SLO Error Budgets

Track wait-time SLO violations with a state machine. SLOBudget is an observability primitive -- it monitors completed tasks and tells you when your scheduling quality is degrading.

Quick Setup

from loco import SLOBudget, SLOState

slo = SLOBudget(
    target_wait=20.0,  # max acceptable wait time in ticks
    window=100,        # rolling observation window
)

How It Works

After each task completes, call slo.record() with the agent and task. The SLOBudget checks if the task's wait time (age) exceeded the target and tracks the violation rate over a rolling window.

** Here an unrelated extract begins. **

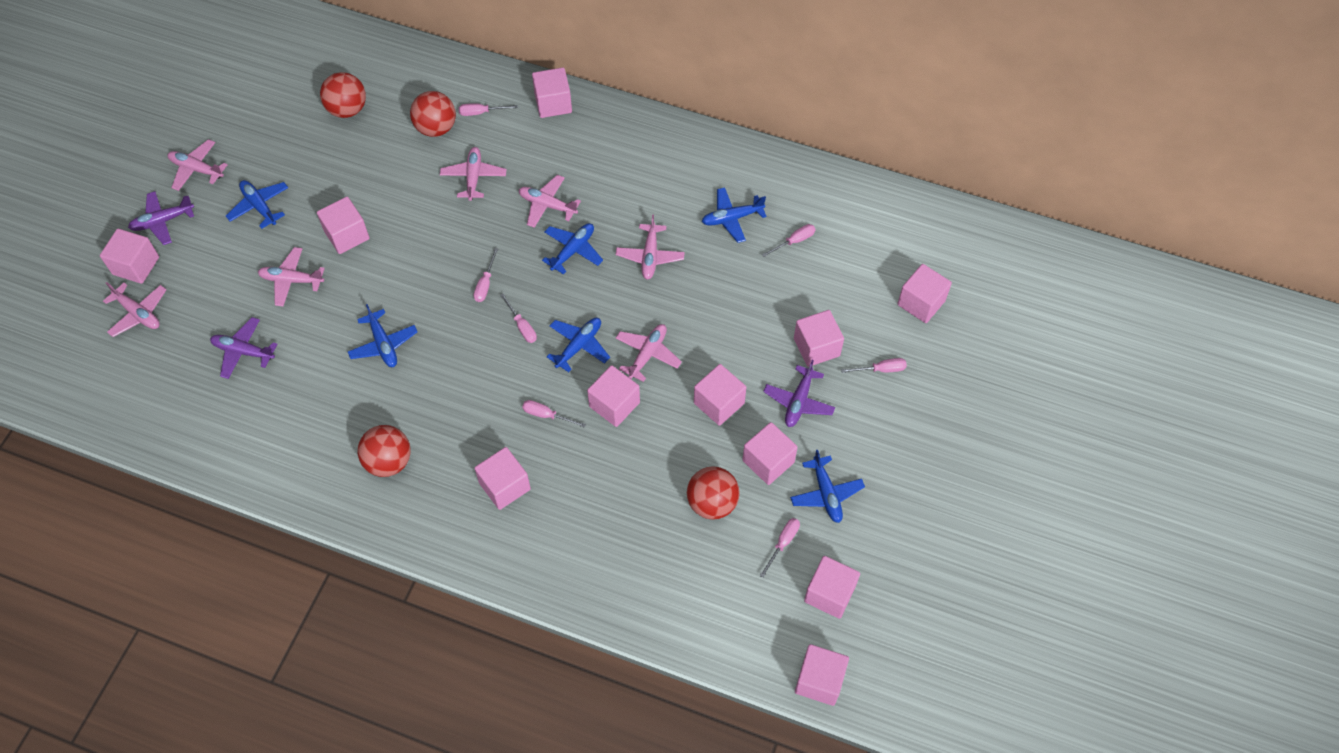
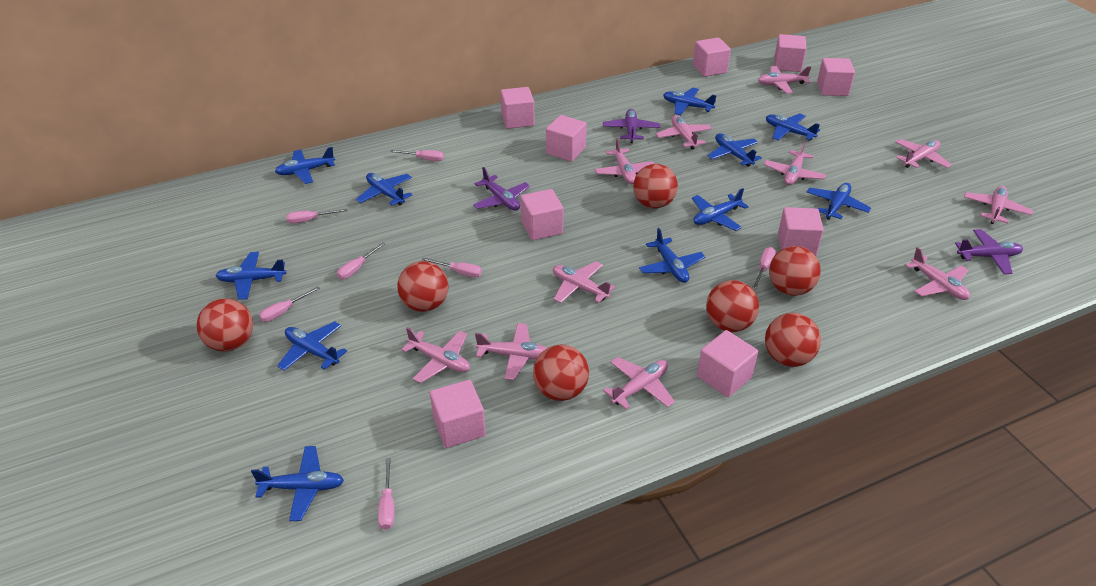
blue plane: [226,180,288,229] [348,304,417,367] [542,223,603,275] [547,318,610,372] [702,187,767,243] [790,450,865,523] = 6 -> [216,252,287,300] [251,446,344,521] [275,147,335,184] [277,321,347,371] [356,173,412,206] [639,228,705,283] [663,88,717,115] [692,188,749,231] [708,133,762,167] [766,113,820,141] [807,183,871,220] = 11
pink cube: [100,229,159,284] [317,197,370,254] [474,447,531,510] [532,67,572,118] [587,365,640,427] [694,364,746,426] [742,422,798,485] [794,310,844,367] [795,644,849,706] [804,556,860,619] [897,264,952,323] = 11 -> [430,380,486,448] [501,87,534,129] [521,189,563,240] [546,115,587,162] [693,38,731,77] [697,330,758,397] [774,34,807,72] [778,207,824,256] [817,58,855,96] = 9
pink plane: [103,282,166,337] [168,139,228,191] [258,247,325,306] [440,147,507,201] [519,175,581,228] [616,214,685,280] [616,324,682,382] = 7 -> [401,327,470,383] [475,323,547,380] [553,261,615,303] [595,138,654,184] [603,357,675,409] [656,115,712,150] [758,66,811,94] [764,141,826,185] [895,139,952,168] [905,247,970,300] [964,186,1033,224] = 11
red ball: [320,72,366,118] [358,425,411,477] [410,91,456,137] [687,466,740,520] = 4 -> [197,298,253,352] [397,261,448,312] [533,345,589,401] [633,164,678,208] [706,280,759,332] [765,313,821,367] [769,246,821,296] = 7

from loco import AsyncLOCOScheduler

scheduler = AsyncLOCOScheduler(
    agents, resource,
    on_task_completed=lambda agent_id, task, _: slo.record(agent_id, task),
)

State Machine

The SLO state transitions based on what fraction of your error budget has been consumed:

HEALTHY  -->  WARNING  -->  CRITICAL  -->  EXHAUSTED
  <--           <--           <--

State	Default Threshold	Meaning
`HEALTHY`	violation rate < 75%	Error budget is mostly intact
`WARNING`	violation rate >= 75%	Error budget is burning fast
`CRITICAL`	violation rate >= 90%	Nearly out of error budget
`EXHAUSTED`	violation rate = 100%	Every task is violating the SLO

States can improve as violations slide out of the rolling window.

Checking State

slo.state              # SLOState.HEALTHY
slo.violation_rate     # 0.12 (12% of tasks violated)
slo.budget_remaining   # 0.88 (88% of error budget left)
slo.total_violations   # 47 (lifetime, not just window)
slo.total_observations # 389

Custom Thresholds

slo = SLOBudget(
    target_wait=10.0,
    window=50,
    warn=0.5,      # WARNING at 50% violation rate
    critical=0.8,  # CRITICAL at 80%
)

Example: Alert on State Change

prev_state = SLOState.HEALTHY

def on_task_done(agent_id, task, _):
    global prev_state
    new_state = slo.record(agent_id, task)
    if new_state != prev_state:
        print(f"SLO state changed: {prev_state} -> {new_state}")
        if new_state in (SLOState.CRITICAL, SLOState.EXHAUSTED):
            send_alert(f"SLO degraded to {new_state}")
        prev_state = new_state

scheduler = AsyncLOCOScheduler(
    agents, resource,
    on_task_completed=on_task_done,
)

Recovery

As good observations enter the rolling window and violations drop out, the state improves automatically:

# Window of 5, all violations -> EXHAUSTED
# Then 3 good observations push out 3 violations
# Window: [violation, violation, pass, pass, pass] -> 40% -> HEALTHY

Reset

slo.reset()  # Clear all observations, back to HEALTHY

Use this for daily/weekly SLO budget cycles.